In the case of QM, calculating ##Tr(\rho \ln \rho)## was not much of a challenge. But if you take a look at the above formula, you realize that its not that simple this time. So maybe we can find a simpler way, one that doesn’t involve any logarithms. Fortunately such a way exists. We just need to consider the formula ## \displaystyle S=-\lim_{n\to 1}\frac{\partial}{\partial n}\ln Tr(\rho^n)##. Let’s see how this formula reduces to what we want:

##\displaystyle \lim_{n\to 1}\frac{\partial}{\partial n}\ln Tr(\rho^n)=\lim_{n\to 1}\frac{\frac{\partial}{\partial n}Tr(\rho^n)}{Tr(\rho^n)}=\lim_{n\to 1}\frac{\frac{\partial}{\partial n}\sum_b \rho_b^n}{\underbrace{Tr(\rho^n)}_{ \to 1 \ as \ n\to 1}}=\lim_{n\to 1}\sum_b \rho_b^n \ln \rho_b=Tr(\rho \ln \rho)##

So now we need to calculate the nth power of the reduced density matrix. As I said before, the role of the indices of the matrix are played by the two free fields in the formula for the density matrix. So the multiplication of matrices is done by putting n reduced density matrices together and equating the fields between them and then integrating over those fields. After that, we should take the trace of the result which means equating the remaining fields and integrating over them.
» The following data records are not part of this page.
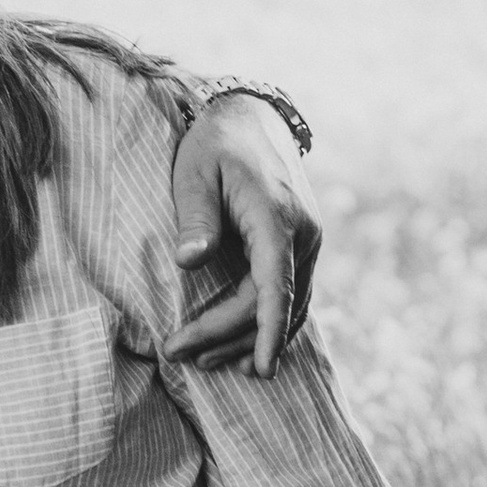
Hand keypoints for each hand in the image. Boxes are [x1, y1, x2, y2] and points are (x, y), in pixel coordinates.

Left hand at [169, 96, 321, 379]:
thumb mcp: (195, 173)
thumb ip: (195, 217)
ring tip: (205, 361)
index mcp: (278, 219)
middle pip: (272, 305)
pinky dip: (271, 325)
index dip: (268, 333)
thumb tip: (190, 261)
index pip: (276, 288)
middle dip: (228, 337)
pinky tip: (247, 349)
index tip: (261, 370)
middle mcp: (304, 235)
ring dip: (250, 339)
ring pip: (289, 307)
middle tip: (178, 352)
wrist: (251, 116)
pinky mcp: (303, 246)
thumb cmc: (215, 144)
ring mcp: (309, 242)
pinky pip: (292, 296)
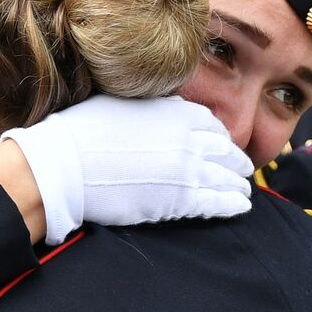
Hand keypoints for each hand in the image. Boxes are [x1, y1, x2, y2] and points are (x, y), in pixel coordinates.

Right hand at [0, 95, 252, 244]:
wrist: (67, 165)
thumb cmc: (83, 132)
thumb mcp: (123, 105)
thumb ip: (153, 110)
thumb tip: (162, 113)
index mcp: (176, 113)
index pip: (211, 125)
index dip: (220, 138)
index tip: (222, 145)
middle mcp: (188, 139)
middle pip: (224, 151)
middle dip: (235, 161)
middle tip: (242, 169)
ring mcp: (186, 171)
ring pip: (225, 178)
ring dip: (237, 184)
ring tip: (244, 190)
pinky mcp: (178, 201)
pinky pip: (216, 203)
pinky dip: (231, 204)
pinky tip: (241, 206)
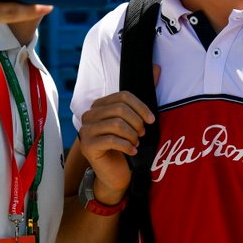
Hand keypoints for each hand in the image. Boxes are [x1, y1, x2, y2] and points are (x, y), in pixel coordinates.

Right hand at [78, 88, 156, 203]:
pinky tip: (133, 151)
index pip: (123, 96)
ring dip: (132, 134)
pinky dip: (126, 145)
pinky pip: (110, 140)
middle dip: (136, 122)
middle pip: (119, 109)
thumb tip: (156, 68)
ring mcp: (85, 130)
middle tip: (142, 134)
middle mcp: (89, 115)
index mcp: (100, 105)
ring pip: (115, 124)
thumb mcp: (135, 121)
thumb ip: (143, 97)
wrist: (116, 174)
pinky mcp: (87, 145)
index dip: (140, 106)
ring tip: (136, 142)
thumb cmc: (126, 145)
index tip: (151, 120)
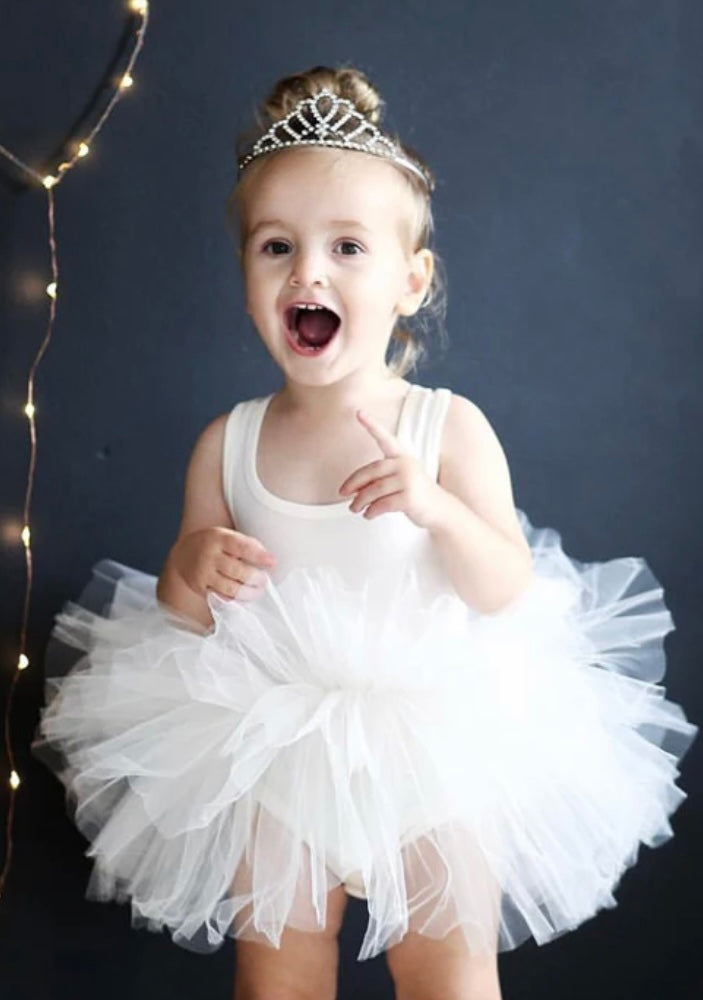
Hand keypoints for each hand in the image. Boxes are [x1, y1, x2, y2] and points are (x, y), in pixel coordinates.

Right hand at [168, 526, 275, 602]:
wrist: (183, 554)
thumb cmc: (212, 544)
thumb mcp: (225, 535)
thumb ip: (244, 545)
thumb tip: (267, 559)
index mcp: (219, 538)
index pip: (241, 547)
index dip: (259, 555)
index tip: (272, 562)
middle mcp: (210, 556)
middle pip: (237, 570)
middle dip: (256, 578)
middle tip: (264, 580)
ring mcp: (204, 573)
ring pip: (230, 588)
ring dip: (248, 592)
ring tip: (257, 590)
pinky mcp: (201, 587)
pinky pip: (221, 597)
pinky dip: (235, 599)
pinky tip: (244, 597)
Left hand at [338, 409, 444, 528]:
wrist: (441, 511)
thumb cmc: (416, 495)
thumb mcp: (401, 479)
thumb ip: (379, 479)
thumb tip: (352, 489)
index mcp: (403, 457)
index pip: (385, 438)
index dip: (371, 425)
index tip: (358, 413)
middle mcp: (406, 465)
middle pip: (372, 471)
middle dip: (353, 482)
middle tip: (342, 493)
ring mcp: (409, 481)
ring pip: (374, 490)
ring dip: (360, 501)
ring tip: (354, 508)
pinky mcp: (409, 498)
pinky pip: (382, 504)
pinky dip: (371, 511)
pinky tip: (368, 514)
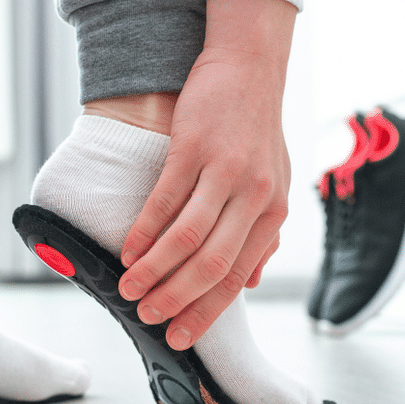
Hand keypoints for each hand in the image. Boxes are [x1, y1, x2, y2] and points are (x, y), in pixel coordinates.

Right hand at [117, 0, 296, 349]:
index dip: (206, 310)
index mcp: (274, 212)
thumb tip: (252, 282)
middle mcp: (256, 196)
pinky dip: (144, 231)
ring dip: (154, 270)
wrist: (250, 67)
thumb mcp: (275, 184)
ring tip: (130, 290)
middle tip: (148, 319)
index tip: (180, 336)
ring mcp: (226, 171)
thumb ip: (264, 234)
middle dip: (176, 299)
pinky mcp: (195, 147)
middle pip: (212, 264)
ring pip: (186, 237)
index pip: (237, 275)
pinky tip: (128, 251)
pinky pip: (166, 200)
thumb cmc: (257, 129)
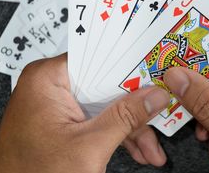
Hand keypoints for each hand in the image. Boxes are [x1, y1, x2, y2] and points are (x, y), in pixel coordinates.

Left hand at [0, 54, 169, 172]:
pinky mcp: (61, 120)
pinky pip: (94, 118)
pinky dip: (114, 134)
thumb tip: (154, 95)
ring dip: (128, 128)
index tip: (156, 75)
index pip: (100, 59)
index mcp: (49, 77)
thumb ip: (125, 117)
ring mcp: (56, 103)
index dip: (131, 68)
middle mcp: (51, 85)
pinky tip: (134, 149)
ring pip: (104, 105)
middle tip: (159, 115)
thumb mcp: (88, 146)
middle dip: (134, 109)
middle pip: (105, 85)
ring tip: (149, 149)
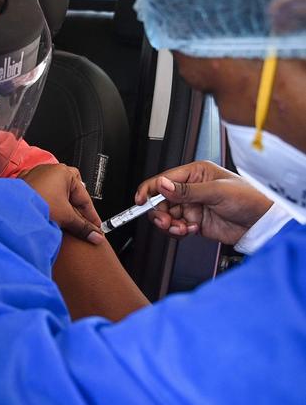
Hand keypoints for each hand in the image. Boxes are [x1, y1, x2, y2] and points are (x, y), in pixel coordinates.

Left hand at [20, 164, 103, 243]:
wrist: (12, 210)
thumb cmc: (37, 206)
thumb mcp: (65, 218)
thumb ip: (83, 228)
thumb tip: (96, 237)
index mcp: (63, 172)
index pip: (84, 196)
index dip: (91, 214)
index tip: (95, 227)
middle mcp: (49, 170)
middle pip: (71, 188)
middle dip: (76, 204)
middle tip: (79, 219)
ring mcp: (35, 174)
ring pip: (55, 188)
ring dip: (61, 202)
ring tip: (64, 217)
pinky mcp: (24, 182)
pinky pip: (41, 190)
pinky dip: (47, 200)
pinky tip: (48, 212)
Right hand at [135, 161, 272, 244]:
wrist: (264, 222)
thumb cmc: (249, 198)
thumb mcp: (216, 191)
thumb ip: (186, 190)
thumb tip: (163, 185)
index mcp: (194, 173)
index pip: (163, 180)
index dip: (149, 191)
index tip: (140, 201)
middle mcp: (190, 189)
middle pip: (160, 201)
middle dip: (159, 212)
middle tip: (165, 220)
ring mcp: (192, 207)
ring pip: (167, 216)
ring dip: (170, 224)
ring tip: (181, 227)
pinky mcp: (195, 222)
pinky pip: (176, 227)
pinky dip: (179, 231)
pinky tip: (191, 230)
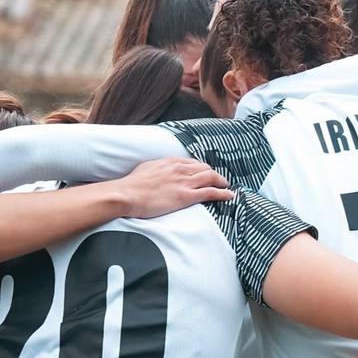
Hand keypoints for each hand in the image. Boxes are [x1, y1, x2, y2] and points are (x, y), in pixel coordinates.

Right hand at [113, 157, 233, 217]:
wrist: (127, 194)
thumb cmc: (132, 185)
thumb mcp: (146, 169)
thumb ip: (157, 168)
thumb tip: (157, 171)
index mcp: (171, 161)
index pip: (193, 162)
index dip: (201, 168)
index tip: (205, 172)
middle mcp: (181, 169)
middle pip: (205, 169)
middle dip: (214, 174)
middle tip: (219, 180)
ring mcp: (185, 182)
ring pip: (211, 177)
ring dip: (221, 182)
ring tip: (226, 186)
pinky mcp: (187, 196)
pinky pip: (211, 192)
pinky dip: (223, 193)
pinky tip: (229, 195)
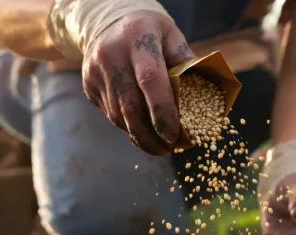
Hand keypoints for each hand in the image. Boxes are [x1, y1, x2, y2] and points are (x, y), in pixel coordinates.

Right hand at [81, 10, 195, 155]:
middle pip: (130, 106)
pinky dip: (127, 126)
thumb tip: (206, 97)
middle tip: (167, 150)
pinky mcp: (89, 85)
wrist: (108, 23)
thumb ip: (186, 62)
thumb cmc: (149, 32)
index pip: (150, 80)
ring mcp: (96, 71)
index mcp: (137, 38)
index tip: (173, 135)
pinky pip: (109, 113)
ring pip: (118, 115)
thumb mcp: (171, 36)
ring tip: (157, 145)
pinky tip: (141, 130)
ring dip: (139, 135)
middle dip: (150, 135)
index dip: (162, 111)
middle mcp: (112, 55)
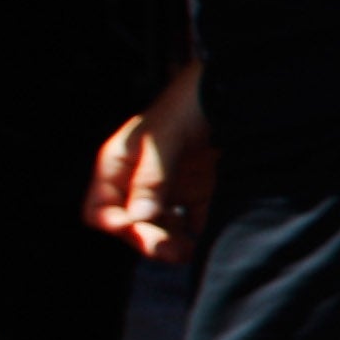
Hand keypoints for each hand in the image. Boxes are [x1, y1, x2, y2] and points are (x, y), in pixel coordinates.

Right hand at [80, 69, 211, 262]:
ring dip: (172, 245)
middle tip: (170, 251)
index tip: (137, 230)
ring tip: (189, 251)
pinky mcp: (201, 192)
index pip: (100, 209)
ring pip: (161, 230)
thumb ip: (152, 176)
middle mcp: (141, 180)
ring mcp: (171, 187)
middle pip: (132, 226)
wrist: (238, 88)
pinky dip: (199, 236)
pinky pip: (194, 224)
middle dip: (147, 240)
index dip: (114, 224)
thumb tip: (136, 217)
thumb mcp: (166, 135)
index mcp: (120, 164)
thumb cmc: (192, 100)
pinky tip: (209, 240)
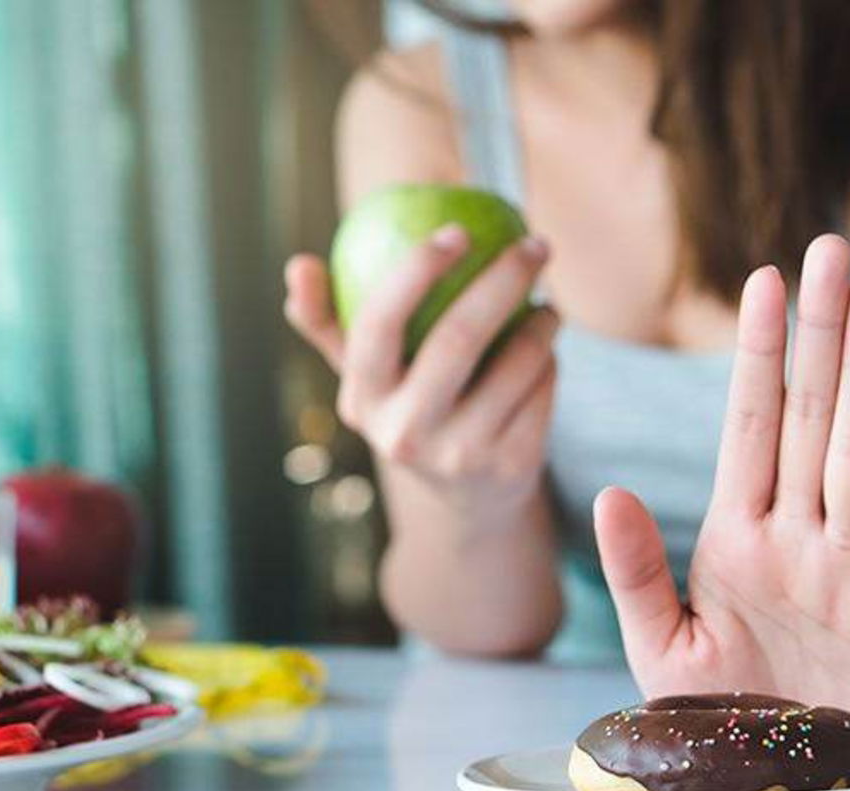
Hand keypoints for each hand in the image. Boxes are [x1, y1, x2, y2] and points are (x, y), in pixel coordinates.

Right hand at [284, 225, 558, 519]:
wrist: (467, 500)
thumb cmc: (410, 410)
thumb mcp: (367, 379)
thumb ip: (329, 323)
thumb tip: (299, 264)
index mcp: (363, 400)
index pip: (378, 323)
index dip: (416, 270)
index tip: (455, 231)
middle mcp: (406, 433)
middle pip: (459, 336)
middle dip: (504, 278)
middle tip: (534, 245)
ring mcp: (460, 455)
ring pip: (517, 361)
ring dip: (542, 322)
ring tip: (546, 305)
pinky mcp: (510, 466)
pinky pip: (543, 389)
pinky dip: (550, 361)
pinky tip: (548, 352)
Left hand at [593, 235, 849, 738]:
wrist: (782, 785)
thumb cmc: (723, 714)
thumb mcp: (662, 644)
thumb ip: (637, 568)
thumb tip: (608, 490)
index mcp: (738, 536)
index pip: (748, 426)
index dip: (756, 354)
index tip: (761, 282)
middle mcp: (799, 537)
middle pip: (808, 418)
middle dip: (817, 336)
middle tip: (828, 251)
So eventually we want to equate all the fields and integrate over them. But it should be noted that this is not a typical path integral calculation. What we are doing is actually sewing together n complex planes together which gives an n-sheeted Riemann surface over which the reduced density matrix is integrated.

**What to do with this mess?**

Obviously we got ourselves into serious trouble with this calculation. What should we do now? Well, there is actually a way to get rid of the Riemann surface and instead integrate over n disconnected sheets. But we should put some interesting boundary conditions over the fields(Where u and v represent the two end-points of the interval under consideration):

## \phi_k(e^{2\pi i}(x-u))=\phi_{k+1}(x-u) \ , \ \phi_k(e^{2\pi i}(x-v))=\phi_{k-1}(x-v)##

But how can we enforce these boundary conditions? We just put a bunch of operators in the theory whose job is to twist each field in the proper point and then connect it to the next or previous field in the next or previous sheet. These are called twist operators, for obvious reasons. These operators are defined as below:

## T_n \equiv T_\sigma \ \ , \ \ \ \ \ \sigma \ \ \ : i\to i+1 \mod n##

## \tilde T_n \equiv T_{\sigma^{-1}} \ \ , \ \ \ \ \ \sigma^{-1} \ \ \ : i+1\to i \mod n##

So now we just need to calculate the quantity ## \prod_k\langle T_n^{(k)}\tilde T_n^{(k)}\rangle ##. But it still seems to be something we can’t calculate. But if the field theory we’re dealing with is a conformal field theory, these twist operators are primary operators which means we already know their two point function. So knowledge from conformal field theory gives us the result of this calculation as ## S=\frac c 3 \ln \frac l a ##, where ## l=u-v ##, a is the UV cut-off of the theory and c is the central charge of the conformal field theory.

One interesting thing to notice is that this result is not extensive, which is what we usually expect from an entropy. I should also mention that a simple transformation can be used to make this same calculation give us the entanglement entropy in a conformal field theory at finite temperature. The result is ## S=\frac c 3 \ln \left( \frac \beta a \sinh \left( \frac {\pi l} \beta \right) \right) ##. The high temperature limit of this formula is ## \frac {\pi c}3 lT ## which is extensive, as we expect from *thermal* entropies.

* I think this means that now we are limited to globally hyperbolic spacetimes, but I’m not sure. Maybe there is some work-around that lets us use more general spacetimes. Let me know if you’re more familiar with this.

The result

[tex]S = frac{c}{3} log frac{ell}{a}[/tex]

only applies to (1+1)-d CFTs, where the conformal anomaly exists and is parametrized by a single constant c. For higher dimensions, the "twist fields" are nonlocal "line" operators and you need to do some work. Free fields have been studied by Casini and Huerta ( ttps://arxiv.org/abs/0905.2562), and AdS/CFT gives some results from holography The F-theorem implies that the entanglement entropy of a circle in a (2+1)-d CFT is equal to the Euclidean free energy on the sphere, and there are isolated results for certain CFTs which can be perturbatively accessed using this Calabrese-Cardy replica trick you describe. But general results for general regions in strongly-interacting CFTs are rare.

Of course, I just forgot to make it clear that I'm working in 1+1 dimensions. But I think the figures and some parts of the calculation make it clear.

Nice article @shayanJ!